Our new library's potential to become a public focal point arises partly from its central location and partly from the fundamental nature of libraries. As the American scholar Richard Rubin points out, public libraries are open to all, supported by taxes, governed by a board and perhaps most important, they're voluntary---people aren't forced to use the library in the way they're forced to attend school. Aside from minor fees for such things as photocopying and interlibrary loans, public libraries provide a wide range of free services. They also defend core democratic values including everyone's right to use library resources that reflect the widest possible range of opinions and ideas; everyone's right to privacy and everyone's right to voice opinions about library resources and services. Staff at the Spring Garden library worked hard to make it a welcoming place serving many diverse communities. The new, bigger library has the potential to build on these efforts encouraging even more diversity.
As I see it, the main pitfall we face is that after we've finally built our 109,000-square- foot central library and supplied it with hundreds of thousands of books, with computers, internet access, CDs and DVDs, we may be tempted to declare, "OK, we've done everything." But we also need adequate staff, not just to help citizens use what's in the library, but to conduct community outreach getting more people into it for discussion and debate.
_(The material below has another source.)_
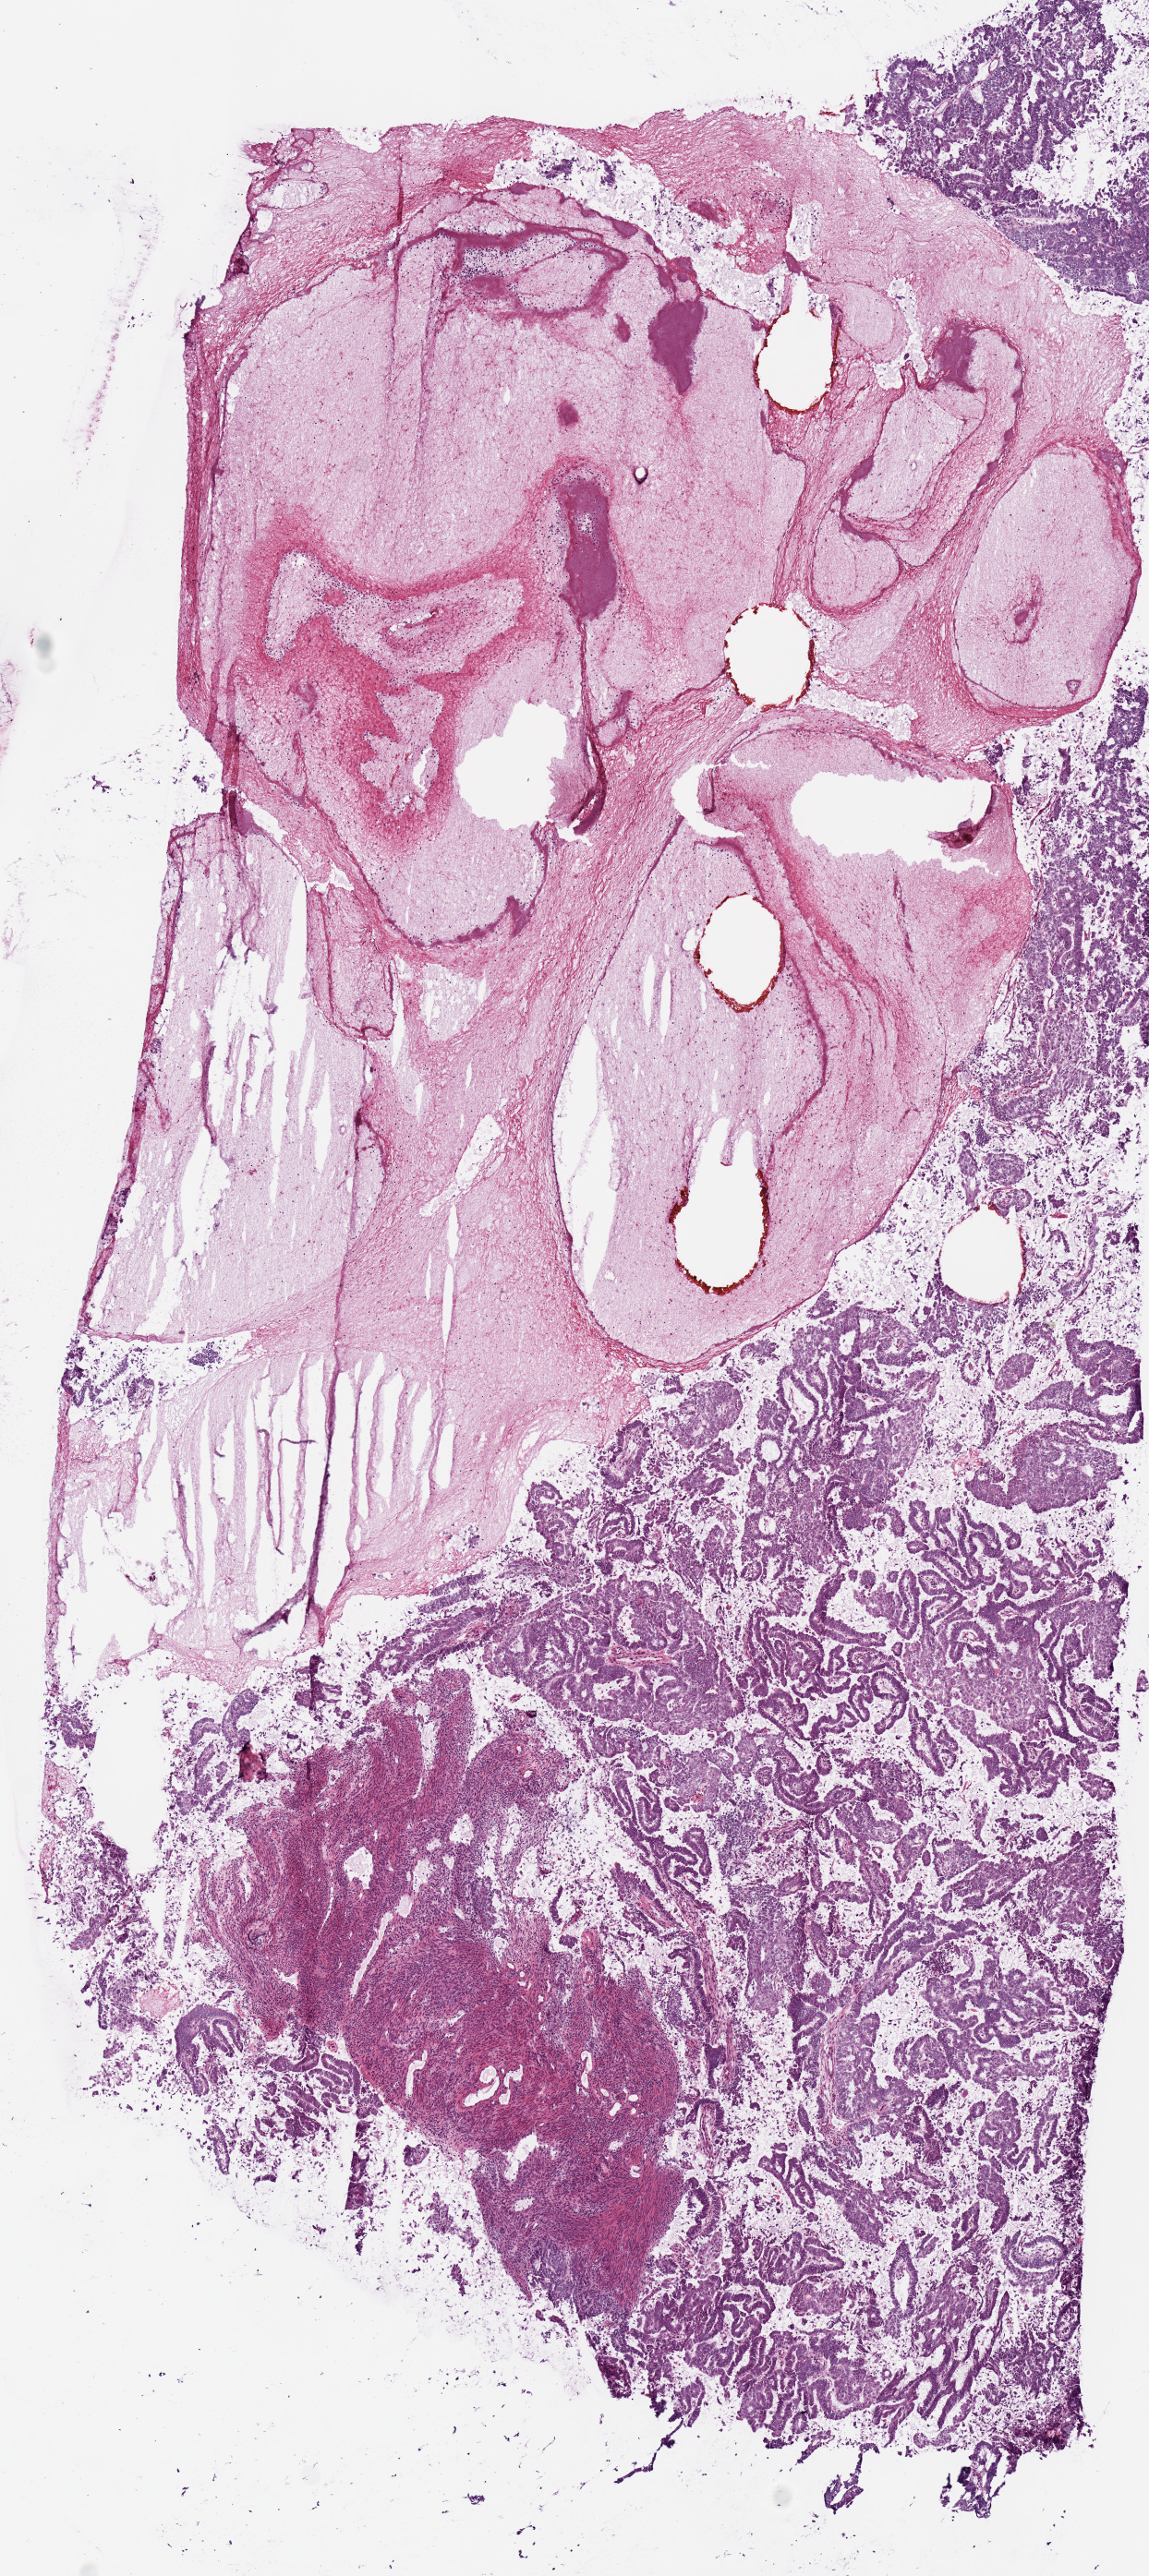
Whole-slide histology image, H&E-stained, a low-resolution overview of the entire scanned area, about 4.9 x 11.0 mm (slide scanned at 20x), frozen section from the top of the tissue portion, primary tumour sample from the uterus. Patient: female, age at initial diagnosis 56 years. Histologic grade: G3 (poorly differentiated). Pathologist review of this section (percent, as recorded): tumour cells 90%, tumour nuclei 75%, normal cells 0%, stromal cells 10%, necrosis 0%. Infiltration values recorded for this section: lymphocyte infiltration 0%, monocyte infiltration 0%, neutrophil infiltration 0%.
• diagnosis: Serous cystadenocarcinoma, NOS
• FIGO stage: IB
I see our new central library as a space where written and oral traditions continue the struggle to preserve our culture, history and collective memory.
Harold Innis, one of Canada's greatest thinkers, warned that powerful commercial media bent on selling us things and obsessed by what's happening now threaten to obliterate collective memory. Innis accused mass media of engaging in what he called "a continuous, systematic, ruthless destruction of elements of permanence essential to cultural activity." He advocated a revival of the oral tradition, face-to-face communication, as a way of preserving culture, memory and democracy. Our new central library could help fulfill Innis's dream. It could also help us rediscover what chief Dan George meant when he spoke of the power of the oral tradition: "My people's memory reaches into the beginning of all things."